EXTRACT TO READ
====

In eastern Iran, the shortening is accommodated by a combination of relatively short northwest–southeast trending reverse faults, long north–south trending right lateral strike-slip faults and shorter west–east trending left-lateral strike-slip faults. Eastern Iran can experience large and deadly earthquakes from both strike-slip and reverse faults in the area. The region that the 1978 earthquake occurred in had been seismically quiet for the last 11 centuries. The earthquake occurred on a blind thrust fault with a significant component of right-lateral slip. Multiple smaller earthquakes in the 20th century seemed to indicate a NNW-SSE trend along the Tabas fault, which may be a precursor to the 1978 rupture.

== Earthquake and aftershocks ==
The main earthquake occurred at 15:35 UTC on September 16, 1978. It was reported by survivors in Tabas that there was a loud roaring noise that began four to four and a half seconds prior to the shaking. An area of about 800 km2 experienced shaking of MMI IX or greater, while about 1000 km2 experienced MMI VIII. Thousands of aftershocks were recorded, with over 40 of them a mb 4.0 or greater, with five being mb 5.0 or greater. The largest aftershock, measuring mb 5.9, hit over an year after the mainshock. Many of the larger aftershocks were preceded by a roaring noise. Reportedly, two-thirds of Iran, including the capital city of Tehran, felt the earthquake.

A field survey carried out ten days after the earthquake identified a series of surface ruptures, totalling 85 km. In all but one case the ruptures showed evidence of reverse/thrust fault movement. The maximum observed surface displacement was 35 cm, insufficient to generate the measured size of the earthquake, which indicates a minimum of 3 metres of movement. There was also evidence of bedding-plane slip, suggesting that folds, such as those to the east of the Tabas and Kurit faults, grew during the earthquake.

Further analysis has been carried out using a combination of aerial photographs, satellite images and synthetic aperture radar (SAR). These results have shown that slip on the causative fault continued for at least 40 years after the earthquake. The minimum total post-seismic slip is estimated as 4.7 m. These results, combined with the depth distribution of aftershocks, suggest that there is a low-angle detachment fault extending westward from the Shotori range front, linking to a high-angle ramp that reaches the surface.

==Damage==
The earthquake destroyed or severely damaged around 90 villages, with a further 50 villages suffering some damage. The town of Tabas was completely destroyed. The city of Ferdows was also badly affected, with 80% of its buildings destroyed.

More than 15,000 housing units and 30 qanats (water supply systems) were destroyed, although water reservoirs were unaffected. The degree of damage to buildings was exacerbated by the predominant construction style using adobe walls with heavy roofs. Even newer buildings that had steel beam roofs still used adobe walls. The weakness of the sun-dried mud bricks caused most of this type of building to collapse, particularly where they were sited on alluvium. A few more modern buildings, such as several schools and a hospital were less badly affected than those of traditional construction.

The earthquake triggered many landslides and rockfalls on the steeper slopes in the epicentral area. The flow of water in springs and qanats was disrupted and small mud volcanoes were observed on the Tabas playa.

Manuel Berberian reported that over 20,000 people were killed, with 85% fatalities in Tabas itself (11,000 people). Some later reports give up to 26,000 deaths. The earthquake was the third-deadliest natural disaster in Iran in the last hundred years.

==Aftermath==
Immediately after the earthquake, rescue efforts were hindered by the failure of the local power station and a lunar eclipse two hours after the earthquake mainshock. In response to the disaster, the Iranian Army dispatched four medical teams, 700 soldiers and many other rescue workers to the affected area. Damage to the qanat system meant that water had to be transported to Tabas from Mashan, 9 hours drive away.

Poor government response in the aftermath of this earthquake was a contributing factor in the Iranian revolution that was taking place at that time.

====

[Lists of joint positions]
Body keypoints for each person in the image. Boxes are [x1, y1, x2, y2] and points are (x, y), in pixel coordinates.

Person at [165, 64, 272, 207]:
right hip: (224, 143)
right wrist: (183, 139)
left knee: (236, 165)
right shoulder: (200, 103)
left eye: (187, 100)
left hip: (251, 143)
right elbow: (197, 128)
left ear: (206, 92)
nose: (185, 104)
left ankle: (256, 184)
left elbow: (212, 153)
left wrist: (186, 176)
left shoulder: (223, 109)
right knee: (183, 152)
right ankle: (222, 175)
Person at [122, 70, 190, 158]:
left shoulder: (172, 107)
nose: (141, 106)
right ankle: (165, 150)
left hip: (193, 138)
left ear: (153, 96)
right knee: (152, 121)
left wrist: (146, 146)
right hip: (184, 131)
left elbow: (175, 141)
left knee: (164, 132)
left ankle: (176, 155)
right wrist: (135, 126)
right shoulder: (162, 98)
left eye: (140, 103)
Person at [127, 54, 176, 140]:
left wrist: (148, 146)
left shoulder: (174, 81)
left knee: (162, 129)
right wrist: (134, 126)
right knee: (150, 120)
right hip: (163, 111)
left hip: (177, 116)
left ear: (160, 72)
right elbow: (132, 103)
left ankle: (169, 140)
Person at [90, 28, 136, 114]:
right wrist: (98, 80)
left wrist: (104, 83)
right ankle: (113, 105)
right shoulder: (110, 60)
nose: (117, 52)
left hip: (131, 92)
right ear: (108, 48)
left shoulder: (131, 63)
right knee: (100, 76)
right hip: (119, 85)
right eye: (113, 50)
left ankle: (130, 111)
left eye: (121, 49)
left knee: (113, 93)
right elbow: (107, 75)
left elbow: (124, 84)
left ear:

====

WORK INSTRUCTIONS
Print the part of the text on the 1978 Tabas earthquake starting with "Manuel Berberian reported" and going on through "at that time.". The material above is separate from the text on the 1978 Tabas earthquake.

FINAL ANSWER
Manuel Berberian reported that over 20,000 people were killed, with 85% fatalities in Tabas itself (11,000 people). Some later reports give up to 26,000 deaths. The earthquake was the third-deadliest natural disaster in Iran in the last hundred years.

==Aftermath==
Immediately after the earthquake, rescue efforts were hindered by the failure of the local power station and a lunar eclipse two hours after the earthquake mainshock. In response to the disaster, the Iranian Army dispatched four medical teams, 700 soldiers and many other rescue workers to the affected area. Damage to the qanat system meant that water had to be transported to Tabas from Mashan, 9 hours drive away.

Poor government response in the aftermath of this earthquake was a contributing factor in the Iranian revolution that was taking place at that time.